Stored records
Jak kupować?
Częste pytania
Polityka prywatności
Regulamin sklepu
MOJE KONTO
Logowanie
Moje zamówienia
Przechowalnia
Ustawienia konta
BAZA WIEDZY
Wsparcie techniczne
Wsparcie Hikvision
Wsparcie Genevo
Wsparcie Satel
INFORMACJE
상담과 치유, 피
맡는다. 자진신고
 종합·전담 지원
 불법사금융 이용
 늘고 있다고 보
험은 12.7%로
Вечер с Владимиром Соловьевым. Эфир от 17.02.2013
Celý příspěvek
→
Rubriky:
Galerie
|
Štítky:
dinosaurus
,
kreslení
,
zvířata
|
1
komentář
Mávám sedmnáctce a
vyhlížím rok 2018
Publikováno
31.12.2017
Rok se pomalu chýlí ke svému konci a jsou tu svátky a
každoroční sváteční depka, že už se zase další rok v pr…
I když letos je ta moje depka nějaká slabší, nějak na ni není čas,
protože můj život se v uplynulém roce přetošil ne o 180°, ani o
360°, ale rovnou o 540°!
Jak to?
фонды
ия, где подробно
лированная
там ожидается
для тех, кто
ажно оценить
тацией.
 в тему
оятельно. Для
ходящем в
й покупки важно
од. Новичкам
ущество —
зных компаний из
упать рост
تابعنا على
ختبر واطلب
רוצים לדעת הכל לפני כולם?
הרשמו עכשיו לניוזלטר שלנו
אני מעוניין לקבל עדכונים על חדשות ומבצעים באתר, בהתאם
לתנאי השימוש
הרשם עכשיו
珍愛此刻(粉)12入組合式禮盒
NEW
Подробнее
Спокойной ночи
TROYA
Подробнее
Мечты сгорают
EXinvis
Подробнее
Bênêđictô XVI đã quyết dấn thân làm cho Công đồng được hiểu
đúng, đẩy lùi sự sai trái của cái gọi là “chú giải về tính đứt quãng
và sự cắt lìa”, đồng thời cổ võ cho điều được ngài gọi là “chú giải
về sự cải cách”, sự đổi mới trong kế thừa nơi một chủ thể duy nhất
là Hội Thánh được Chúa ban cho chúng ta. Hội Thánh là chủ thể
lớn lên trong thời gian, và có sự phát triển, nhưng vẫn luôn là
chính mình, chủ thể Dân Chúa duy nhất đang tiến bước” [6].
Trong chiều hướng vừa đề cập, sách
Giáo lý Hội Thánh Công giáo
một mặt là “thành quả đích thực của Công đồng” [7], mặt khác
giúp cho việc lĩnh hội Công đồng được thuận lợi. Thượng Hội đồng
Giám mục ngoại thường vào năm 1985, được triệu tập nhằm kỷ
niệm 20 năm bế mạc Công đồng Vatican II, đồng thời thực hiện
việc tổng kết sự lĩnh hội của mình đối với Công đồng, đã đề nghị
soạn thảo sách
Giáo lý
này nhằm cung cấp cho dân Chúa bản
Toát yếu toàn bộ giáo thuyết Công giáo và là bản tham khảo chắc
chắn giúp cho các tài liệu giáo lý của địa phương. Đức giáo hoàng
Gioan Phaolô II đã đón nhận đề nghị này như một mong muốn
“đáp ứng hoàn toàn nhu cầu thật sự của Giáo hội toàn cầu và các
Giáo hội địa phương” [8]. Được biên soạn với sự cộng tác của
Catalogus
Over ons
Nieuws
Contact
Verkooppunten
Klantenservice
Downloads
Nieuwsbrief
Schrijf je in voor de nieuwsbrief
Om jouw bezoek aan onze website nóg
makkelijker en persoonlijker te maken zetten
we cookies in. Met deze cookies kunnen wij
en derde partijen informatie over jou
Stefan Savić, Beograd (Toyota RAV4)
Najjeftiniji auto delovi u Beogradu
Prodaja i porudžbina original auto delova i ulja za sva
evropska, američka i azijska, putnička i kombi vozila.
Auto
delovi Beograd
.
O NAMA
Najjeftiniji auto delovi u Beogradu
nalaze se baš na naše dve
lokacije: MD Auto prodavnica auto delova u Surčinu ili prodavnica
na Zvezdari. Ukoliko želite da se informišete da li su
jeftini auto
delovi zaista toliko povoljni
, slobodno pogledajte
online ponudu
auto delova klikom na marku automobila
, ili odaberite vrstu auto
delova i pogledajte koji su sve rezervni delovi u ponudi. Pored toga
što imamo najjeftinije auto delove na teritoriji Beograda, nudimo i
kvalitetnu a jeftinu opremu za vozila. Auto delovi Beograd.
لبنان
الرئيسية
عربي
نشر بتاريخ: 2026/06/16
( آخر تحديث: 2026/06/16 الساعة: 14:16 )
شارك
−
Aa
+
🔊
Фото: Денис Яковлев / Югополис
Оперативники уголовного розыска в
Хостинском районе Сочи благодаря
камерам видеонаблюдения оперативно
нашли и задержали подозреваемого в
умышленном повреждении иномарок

Job item ::
Wherever the word "nghị" turns up in the records above, copy the line that holds it.

Reply to the exercise ::
việc tổng kết sự lĩnh hội của mình đối với Công đồng, đã đề nghị
Gioan Phaolô II đã đón nhận đề nghị này như một mong muốn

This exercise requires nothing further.